▶ **OPDRACHTEN**:
- A) Vertaal deze zin uit de tekst over Pukkelpop naar het Engels: "Het is allemaal erg onnozel, maar zo ontzettend goed gedaan: de ideale truc om een lang festivalweekend op gang te trappen."
- B) Neem uit de tekst over Pukkelpop letterlijk alles over van "Is de festivalzomer" tot en met "verdict, verdorie: alhier.".
- C) Ga verder met de tekst over Pukkelpop, vanaf de plek waar hij ophoudt.

▶ **TEKST**:
*****

Pukkelpop 2024 :: De miserie van de meeloper

, , , ,

Is de festivalzomer een meerdaagse wielerwedstrijd, dan is Pukkelpop de nijdigste van alle bergritten: er zijn pieken en dalen te verwachten, en af en toe een vinnige sprint om toch maar op tijd van de ene tent in de andere te raken. Uw enolamedewerkers smeerden hun kuiten in, vochten tegen de verzuring, en schouwden een uitputtende hoeveelheid bands. Hun verdict, verdorie: alhier.

Vrijdag 16 augustus: Minimale middelen om maximaal kwaad te zijn

U ging gisteren al uit uw dak op een schare artiesten van eigen bodem, wij, werkmensen van beroep, kunnen pas vandaag aanschuiven, nu het grote geweld lonkt. Tellen wij af naar all things beginnend met een F? Misschien wel, maar er waren ook nog vijfentwintig andere letters.

De S, bijvoorbeeld. Het is kwart voor twaalf. ’s Middags, ja. Nooit eerder stond team Enola zo vroeg op de nog frisgroene Pukkelpopwei, en al zeker niet voor, euh, magie. Hoe prachtig hun choreografieën immers zijn, je kunt Siegfried & Joy bezwaarlijk een band noemen. Dit is, zoals ze zelf aankondigen, “Las Vegas in Belgium”, inclusief glitterpakjes en een spetterende goochelact. Het Duitse duo is dankzij een gouden verdwijngordijn wereldberoemd op het internet, en al zijn die filmpjes verdomd leuk, het is maar de vraag of die zich laten vertalen naar een volledige festivalset. Het publiek gaat er dan ook wat afwachtend bij zitten, maar daarvan maken de heren handig gebruik: “There are some free seats in the front row!”. Dat is niettemin op eigen verantwoordelijkheid te volgen: de kans is reëel dat je pardoes in een kaarttrucje belandt, een soloversie van “The Lion Sleeps Tonight” moet zingen, of een dode duif – “magical and elegant!” – tegen de kop gekeild krijgt.

Ondanks die gevaren eet een volle Club vlotjes uit de handen van het magische tweetal, en wie toch durft te vertrekken, riskeert achterna gehold en genadeloos terug de tent in gesleurd te worden. Siegfried & Joy zijn publieksmenners pur sang, met ingestudeerde Nederlandse woordjes – zelden een Duitser zo mooi “godverdomme” horen uitroepen – en kunstjes die afwisselend debiel – de pluchen tijger! – en stiekem indrukwekkend zijn – die wonderbaarlijke vermenigvuldiging van de flessen wijn! Het is allemaal erg onnozel, maar zo ontzettend goed gedaan: de ideale truc om een lang festivalweekend op gang te trappen.

*****

▶ **GEGEVENSREGELS**:
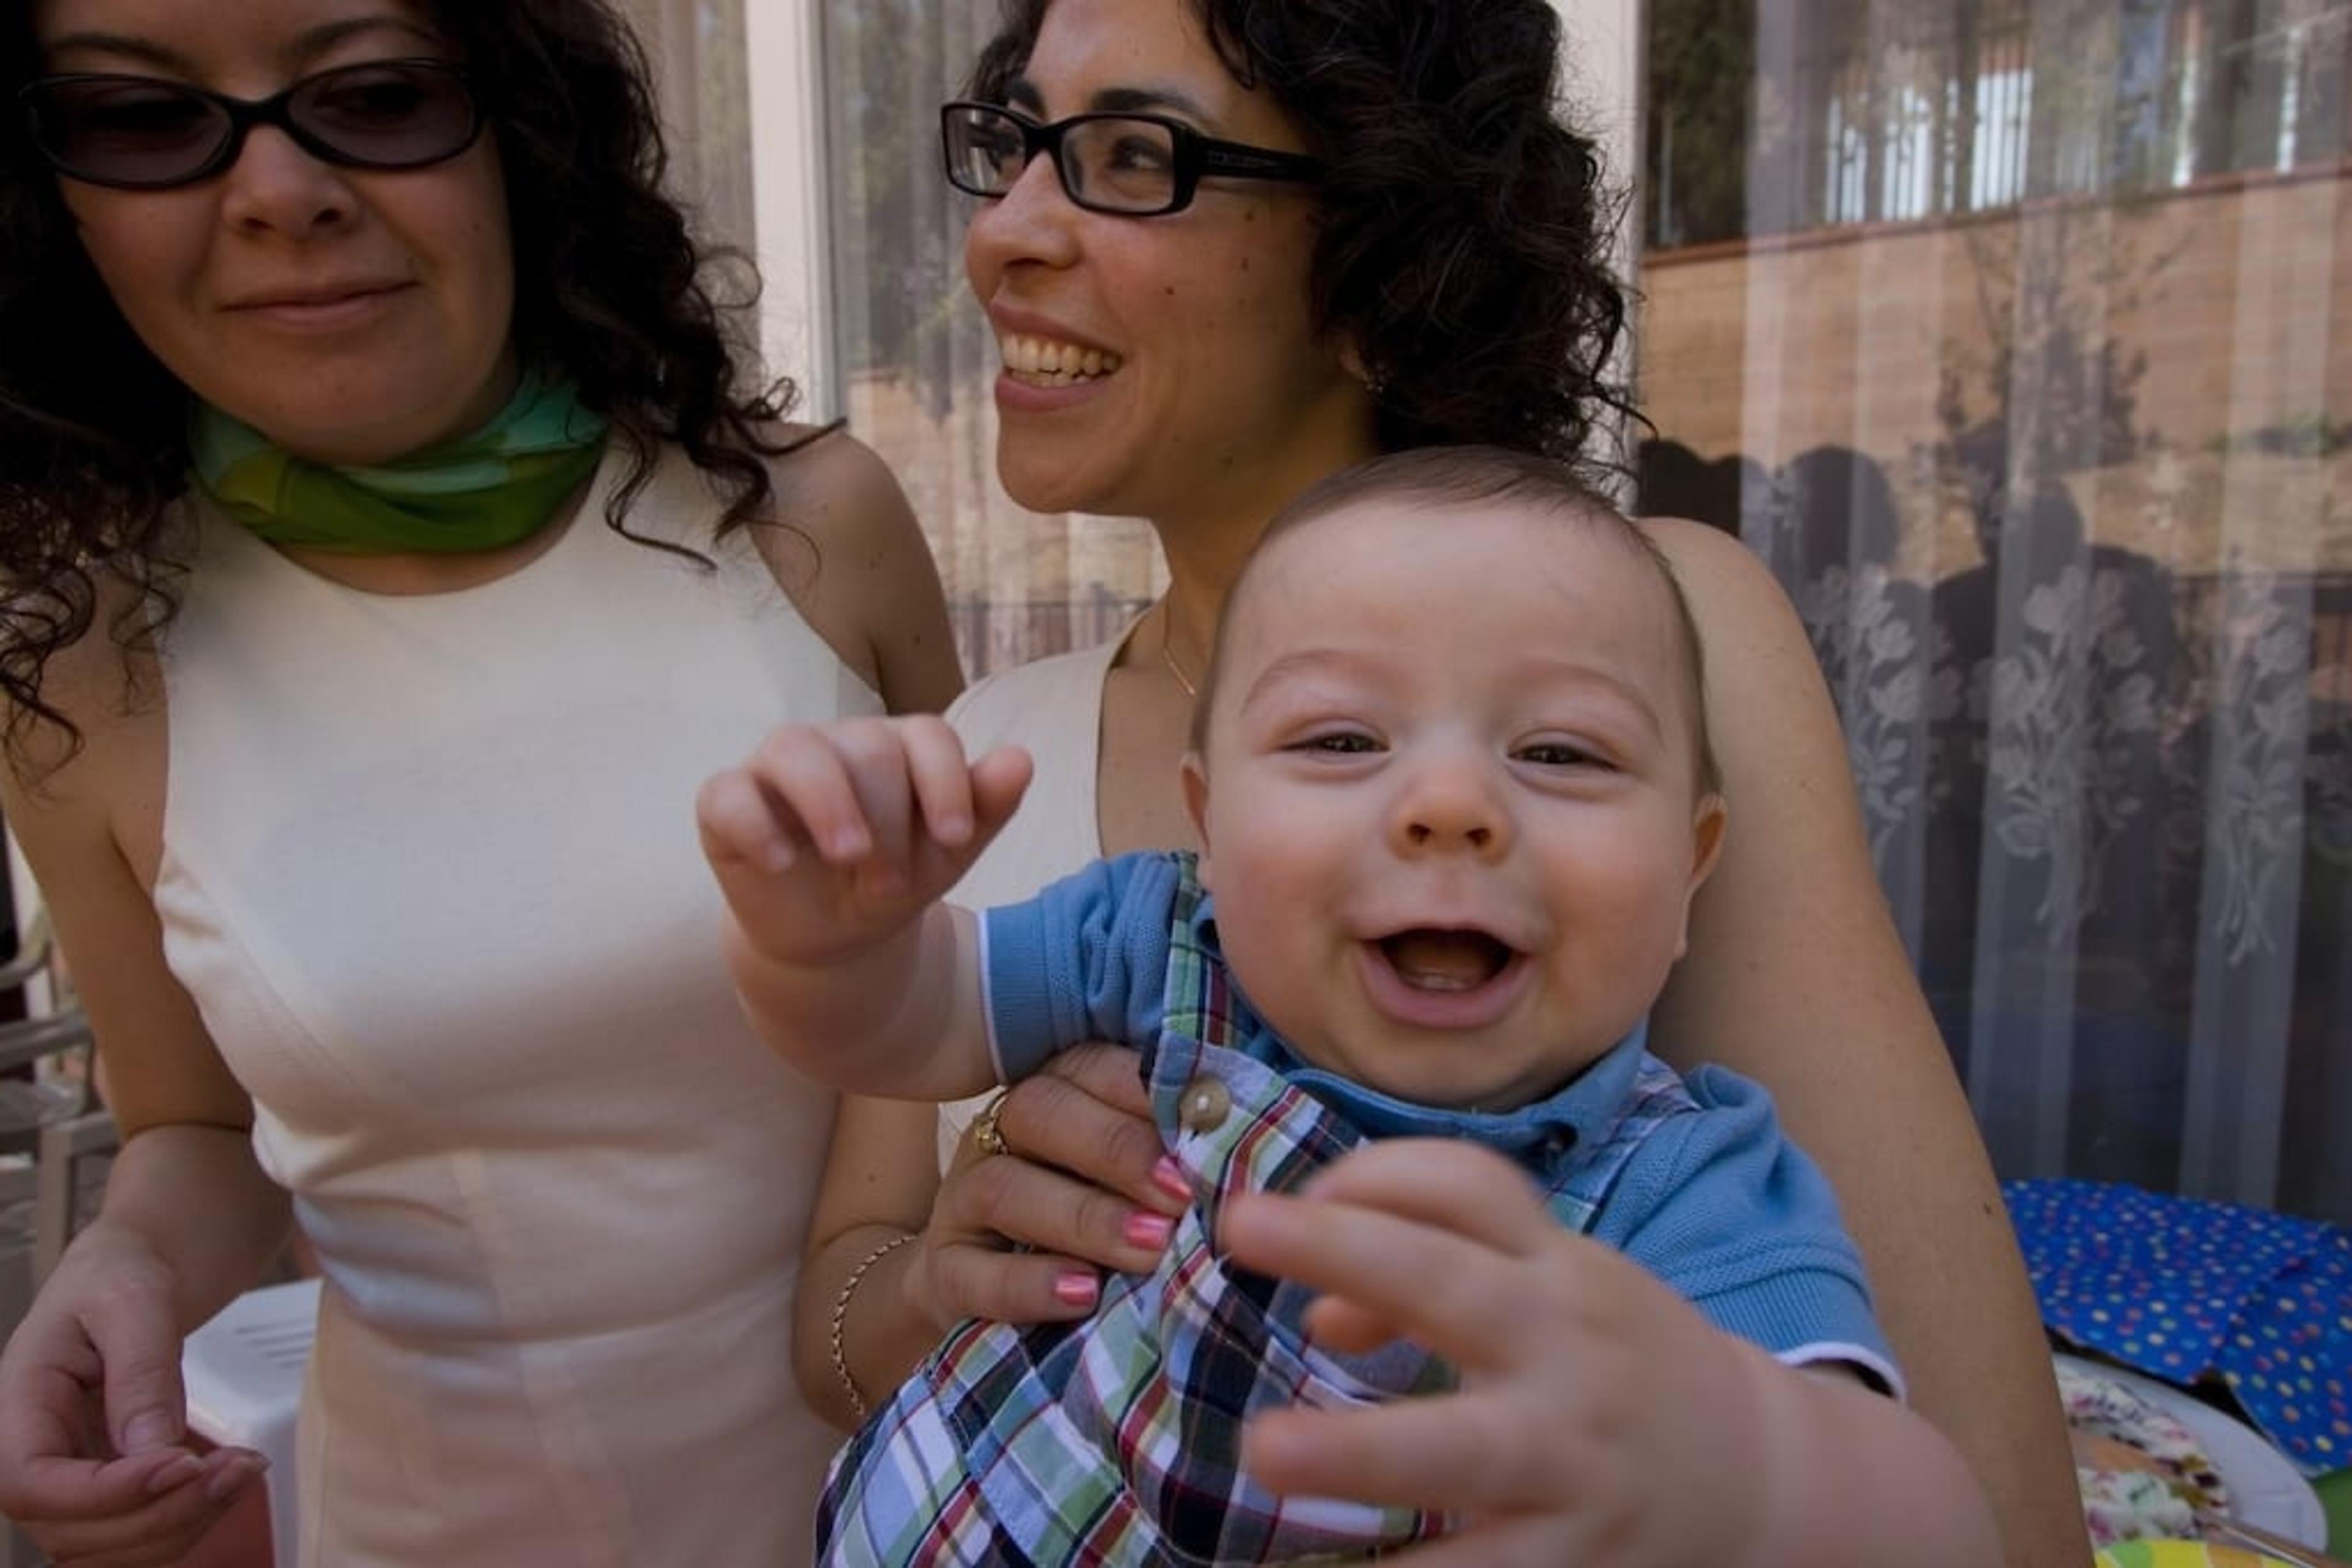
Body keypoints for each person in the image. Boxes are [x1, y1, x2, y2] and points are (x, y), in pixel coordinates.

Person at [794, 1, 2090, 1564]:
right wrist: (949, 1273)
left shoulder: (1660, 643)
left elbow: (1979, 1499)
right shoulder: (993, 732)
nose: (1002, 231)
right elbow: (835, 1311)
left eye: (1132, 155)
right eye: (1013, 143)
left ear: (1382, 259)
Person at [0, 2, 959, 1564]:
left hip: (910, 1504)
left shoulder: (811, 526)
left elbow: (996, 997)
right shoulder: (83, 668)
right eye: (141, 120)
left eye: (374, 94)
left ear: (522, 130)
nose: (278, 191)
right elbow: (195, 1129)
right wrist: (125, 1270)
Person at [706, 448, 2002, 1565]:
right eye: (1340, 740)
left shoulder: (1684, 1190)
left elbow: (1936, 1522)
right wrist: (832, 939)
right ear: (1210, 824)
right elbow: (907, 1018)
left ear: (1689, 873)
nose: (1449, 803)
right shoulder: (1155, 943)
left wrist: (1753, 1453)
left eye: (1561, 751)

*****

▶ **VERWACHTE ANTWOORDEN**:
- A) It's all very silly, but so incredibly well done: the ideal trick to kick off a long festival weekend.

- B)
Is de festivalzomer een meerdaagse wielerwedstrijd, dan is Pukkelpop de nijdigste van alle bergritten: er zijn pieken en dalen te verwachten, en af en toe een vinnige sprint om toch maar op tijd van de ene tent in de andere te raken. Uw enolamedewerkers smeerden hun kuiten in, vochten tegen de verzuring, en schouwden een uitputtende hoeveelheid bands. Hun verdict, verdorie: alhier.

- C)
Festivalgangers die toch nog wat slaap uit de ogen te wrijven hebben, kunnen zich vervolgens wenden tot Big Special in de Backyard. Meer dan een drumstel en een laptop staan er niet op het podium, en wie daarbij aan Sleaford Mods moet denken, zit in de goeie richting. Ook Joe Hicklin en drummer Callum Maloney, beiden uit een goor achterafbuurtje van Birmingham, bedienen zich van minimale middelen om maximaal kwaad te zijn. Kwaad op de maatschappij, op Brexit, op alles wat niet working class is – hun plaat heet niet toevallig Postindustrial Hometown Blues.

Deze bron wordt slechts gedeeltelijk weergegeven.